Euler Antônio Vespúcio

A Assembléia de Minas Gerais aprovou reajuste de 41,7% para os servidores da segurança pública, mesmo com as dificuldades financeiras do Estado. O projeto vai para a sanção do Governador, Romeu Zema. O Governador de São Paulo, João Dória, afirmou ser o reajuste um erro e esse, se sancionado, poderá servir de parâmetro para os servidores dos demais Estados fazerem o mesmo pleito.

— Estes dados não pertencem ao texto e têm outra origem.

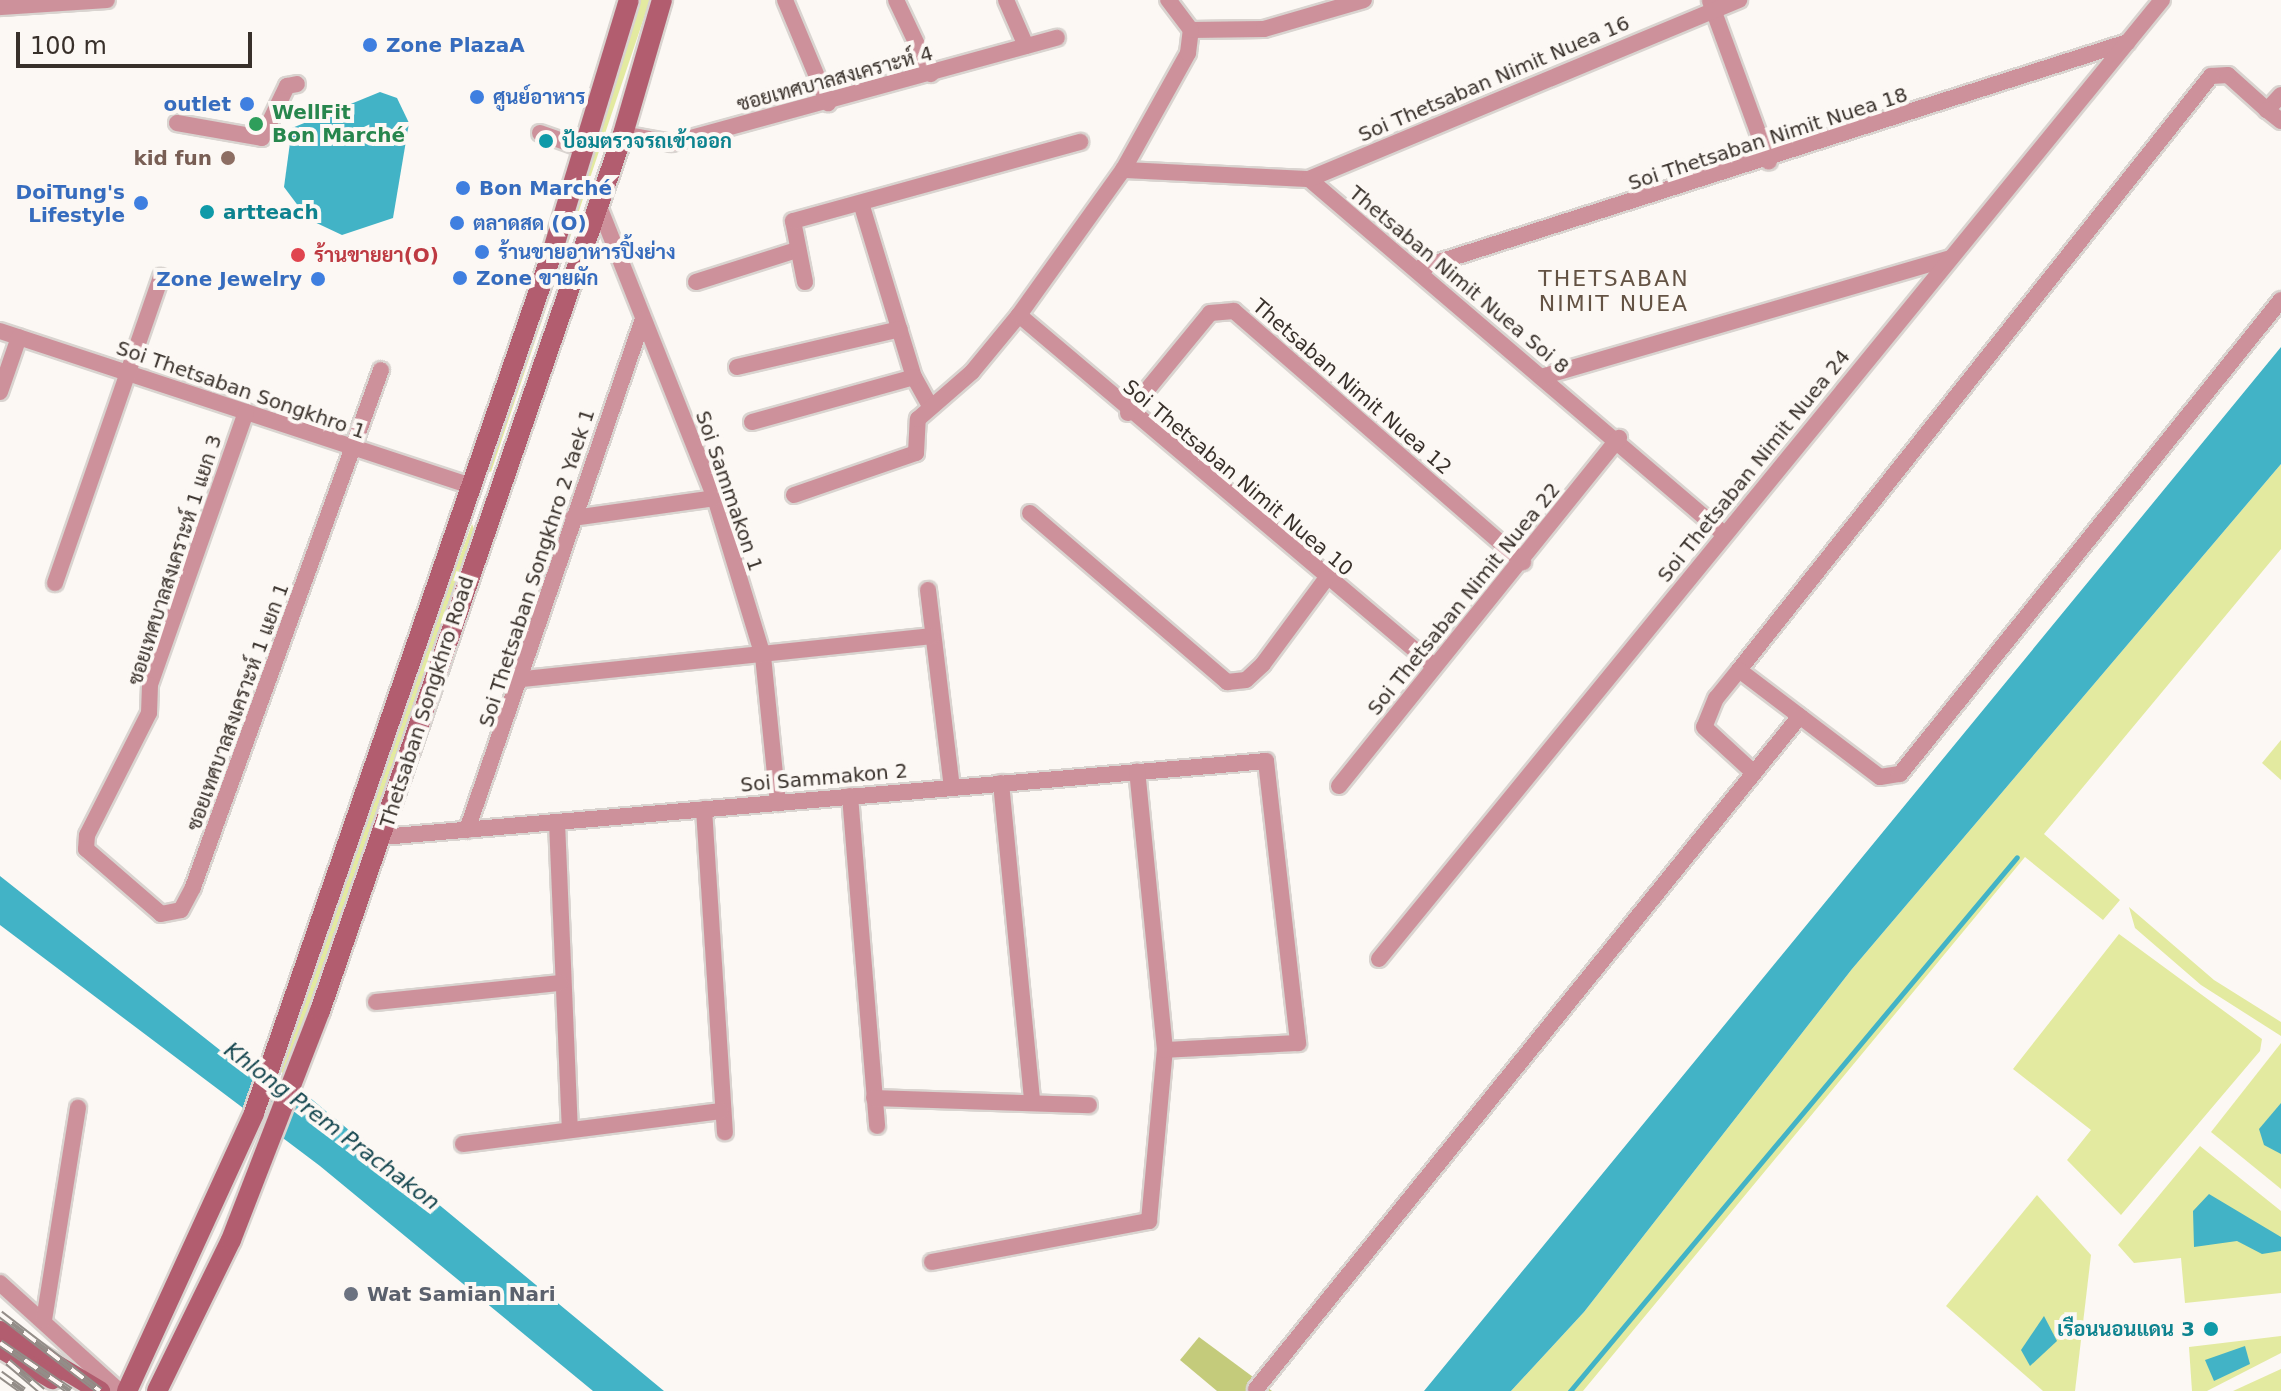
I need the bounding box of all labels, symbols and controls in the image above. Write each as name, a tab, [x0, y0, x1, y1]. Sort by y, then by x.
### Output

Todos os servidores têm direito a reajuste, para manter o poder de compra de seus vencimentos. Espanta, até para eles, essa medida nesse momento, pois o reajuste somente agudiza a situação financeira do Estado, que não consegue arcar com suas obrigações, inclusive paga os salários de forma parcelada.

Aliás, as dificuldades financeiras de Minas são antigas, sendo um exemplo a construção dispensável da Cidade Administrativa, inaugurada dia 4 de março de 2010, sob a justificativa de economizar e ter no mesmo local todos os órgãos. Hoje, essa decisão ainda é contestada, seja pela não diminuição dos gastos públicos, dificuldades de mobilidade, suspeitas de corrupção, erros de construção. As cidades têm o mau hábito de abandonar os locais antigos e construír novos prédios em outras regiões, em vez de recuperar os atuais.

Já nesta segunda-feira, 2, a polícia do Ceará finalizou a greve, a qual foi politizada desde o início. A proposta do Governo foi aprovada, sem anistia para os policiais participantes do movimento. O ministro da Justiça, Sérgio Moro, de forma equivocada e política, emitiu nota afirmando ter o movimento terminado de forma pacífica, esquecendo-se de mencionar a disparada da criminalidade no período, as ameaças do governo federal de retirar as forças federais enviadas para garantir a lei e a ordem, ou mesmo a atitude de policiais furando pneus de viaturas.

Todos são a favor da manutenção do poder de compra dos salários dos servidores, mas temos de ter mecanismos para garantir o pleno funcionamento dos serviços públicos.

Agora, o verão 2020 trouxe chuvas recordes, elas deixaram as cidades brasileiras em estado de alerta, com perdas materiais e humanas. É o resultado do aquecimento global, refutando os negadores de sua existência, como o ministro do Meio Ambiente, Ricardo Salles. Após os prejuízos, agora as cidades desenvolvem projetos para incentivar soluções ecologicamente sustentáveis. Infelizmente, somente com sofrimento e prejuízos, as pessoas se dão conta de cuidar melhor do meio ambiente.

Enquanto isso, o Brasil teve os primeiros casos confirmados do coronavírus. Alunos e trabalhadores, que viajaram para países com grande número de casos, passaram a ficar de quarentena. A economia sentiu os efeitos, bolsas em queda, baixa dos preços de commodities, paralisação da produção industrial e o receio de aumento da recessão gerou a sinalização de diminuição das taxas juros pelos bancos centrais.